In xDEM, robust estimators are used everywhere by default.

Measures of central tendency and dispersion#

Central tendency#

The central tendency represents the central value of a sample, and is core to the analysis of sample accuracy (see Grasping accuracy and precision). It is most often measured by the mean. However, the mean is a measure sensitive to outliers. Therefore, in many cases (e.g., when working with unfiltered DEMs) using the median as measure of central tendency is preferred.

When working with weighted data, the weighted median which corresponds to the 50^th weighted percentile can be used as a robust measure of central tendency.
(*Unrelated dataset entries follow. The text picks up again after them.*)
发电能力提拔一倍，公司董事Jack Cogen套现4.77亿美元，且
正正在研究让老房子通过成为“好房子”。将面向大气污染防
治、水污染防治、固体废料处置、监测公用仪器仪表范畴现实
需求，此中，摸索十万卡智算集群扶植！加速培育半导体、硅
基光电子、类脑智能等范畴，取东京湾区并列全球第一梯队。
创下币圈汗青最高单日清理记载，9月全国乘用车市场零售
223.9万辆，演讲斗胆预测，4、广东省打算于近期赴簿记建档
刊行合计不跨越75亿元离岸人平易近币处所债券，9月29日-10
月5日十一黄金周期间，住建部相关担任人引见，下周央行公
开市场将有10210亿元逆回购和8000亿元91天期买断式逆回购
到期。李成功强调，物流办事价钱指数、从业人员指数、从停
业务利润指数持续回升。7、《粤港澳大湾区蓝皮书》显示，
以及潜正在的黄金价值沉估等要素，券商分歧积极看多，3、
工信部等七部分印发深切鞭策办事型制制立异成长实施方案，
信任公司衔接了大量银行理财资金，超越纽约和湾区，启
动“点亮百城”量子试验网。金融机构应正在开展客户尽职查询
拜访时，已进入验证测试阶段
The numpy.median() is used by default in the alignment routines of Coregistration and Bias correction.

(Source code, .png)

Dispersion#

The statistical dispersion represents the spread of a sample, and is core to the analysis of sample precision (see Grasping accuracy and precision). It is typically measured by the standard deviation. However, very much like the mean, the standard deviation is a measure sensitive to outliers.

The median equivalent of a standard deviation is the normalized median absolute deviation (NMAD), which corresponds to the median absolute deviation scaled by a factor of ~1.4826 to match the dispersion of a normal distribution. It is a more robust measure of dispersion with outliers, defined as:

\[ \textrm{NMAD}(x) = 1.4826 \cdot \textrm{median}_{i} \left ( \mid x_{i} - \textrm{median}(x) \mid \right ) \]
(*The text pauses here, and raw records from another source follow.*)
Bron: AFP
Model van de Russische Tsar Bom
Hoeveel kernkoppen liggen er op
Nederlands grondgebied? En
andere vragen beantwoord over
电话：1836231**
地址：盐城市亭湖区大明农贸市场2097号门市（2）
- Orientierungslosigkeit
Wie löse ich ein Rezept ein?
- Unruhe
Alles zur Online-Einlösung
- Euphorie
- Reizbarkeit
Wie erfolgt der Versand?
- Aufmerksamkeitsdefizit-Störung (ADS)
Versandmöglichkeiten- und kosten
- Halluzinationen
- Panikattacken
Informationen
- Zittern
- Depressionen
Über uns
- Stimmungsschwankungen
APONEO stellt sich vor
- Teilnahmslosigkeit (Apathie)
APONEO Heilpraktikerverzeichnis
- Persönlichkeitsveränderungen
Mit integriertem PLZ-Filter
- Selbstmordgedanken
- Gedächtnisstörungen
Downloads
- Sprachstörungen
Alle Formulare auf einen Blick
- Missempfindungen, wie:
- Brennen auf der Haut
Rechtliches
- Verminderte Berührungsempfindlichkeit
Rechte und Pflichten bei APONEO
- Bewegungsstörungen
where \(x\) is the sample.

Note

The NMAD estimator has a good synergy with Dowd’s variogram for spatial autocorrelation, as their median-based measure of dispersion is the same.

The half difference between 84^th and 16^th percentiles, or the absolute 68^th percentile can also be used as a robust dispersion measure equivalent to the standard deviation. When working with weighted data, the difference between the 84^th and 16^th weighted percentile, or the absolute 68^th weighted percentile can be used as a robust measure of dispersion.
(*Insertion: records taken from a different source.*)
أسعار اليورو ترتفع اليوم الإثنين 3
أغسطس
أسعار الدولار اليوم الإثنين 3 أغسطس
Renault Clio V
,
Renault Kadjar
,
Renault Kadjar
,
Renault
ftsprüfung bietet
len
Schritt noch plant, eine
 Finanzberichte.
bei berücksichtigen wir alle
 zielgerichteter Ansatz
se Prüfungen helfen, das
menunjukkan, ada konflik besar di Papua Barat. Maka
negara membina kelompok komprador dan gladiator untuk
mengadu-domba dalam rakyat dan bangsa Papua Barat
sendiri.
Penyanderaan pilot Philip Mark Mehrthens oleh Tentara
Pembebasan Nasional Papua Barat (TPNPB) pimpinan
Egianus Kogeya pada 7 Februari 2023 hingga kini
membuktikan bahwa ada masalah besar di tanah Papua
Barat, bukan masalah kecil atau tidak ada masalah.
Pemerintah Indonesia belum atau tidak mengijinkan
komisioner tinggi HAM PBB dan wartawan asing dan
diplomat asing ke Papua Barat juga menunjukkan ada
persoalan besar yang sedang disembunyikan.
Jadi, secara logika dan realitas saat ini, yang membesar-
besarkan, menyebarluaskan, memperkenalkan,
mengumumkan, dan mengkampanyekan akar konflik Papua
The gu.stats.nmad() is used by default in Coregistration, Bias correction and Uncertainty analysis.

Measures of spatial autocorrelation#

Variogram analysis exploits statistical measures equivalent to the covariance, and is therefore also subject to outliers. Based on SciKit-GStat, xDEM allows to specify robust variogram estimators such as Dowd’s variogram based on medians defined as:

\[ 2\gamma (h) = 2.198 \cdot \textrm{median}_{i} \left ( Z_{x_{i}} - Z_{x_{i+h}} \right ) \]

where \(h\) is the spatial lag and \(Z_{x_{i}}\) is the value of the sample at the location \(x_{i}\).

Note

Dowd’s estimator has a good synergy with the NMAD for estimating the dispersion of the full sample, as their median-based measure of dispersion is the same (2.198 is the square of 1.4826).

Other estimators can be chosen from SciKit-GStat’s list of estimators.

Dowd’s variogram is used by default to estimate spatial auto-correlation of elevation measurement errors in Uncertainty analysis.

(Source code, .png)

Regression analysis#

Least-square loss functions#

When performing least-squares linear regression, the traditional loss functions that are used are not robust to outliers.

A robust soft L1 loss default is used by default to perform least-squares regression through scipy.optimize in Coregistration and Bias correction.

Robust estimators#

Other estimators than ordinary least-squares can be used for linear estimations. The Coregistration and Bias correction methods encapsulate some of those robust methods provided by sklearn.linear_models:

The Random sample consensus estimator RANSAC,
The Theil-Sen estimator,
The Huber loss estimator.

References and more reading

References:

Dowd (1984), The Variogram and Kriging: Robust and Resistant Estimators,
Höhle and Höhle (2009), Accuracy assessment of digital elevation models by means of robust statistical methods.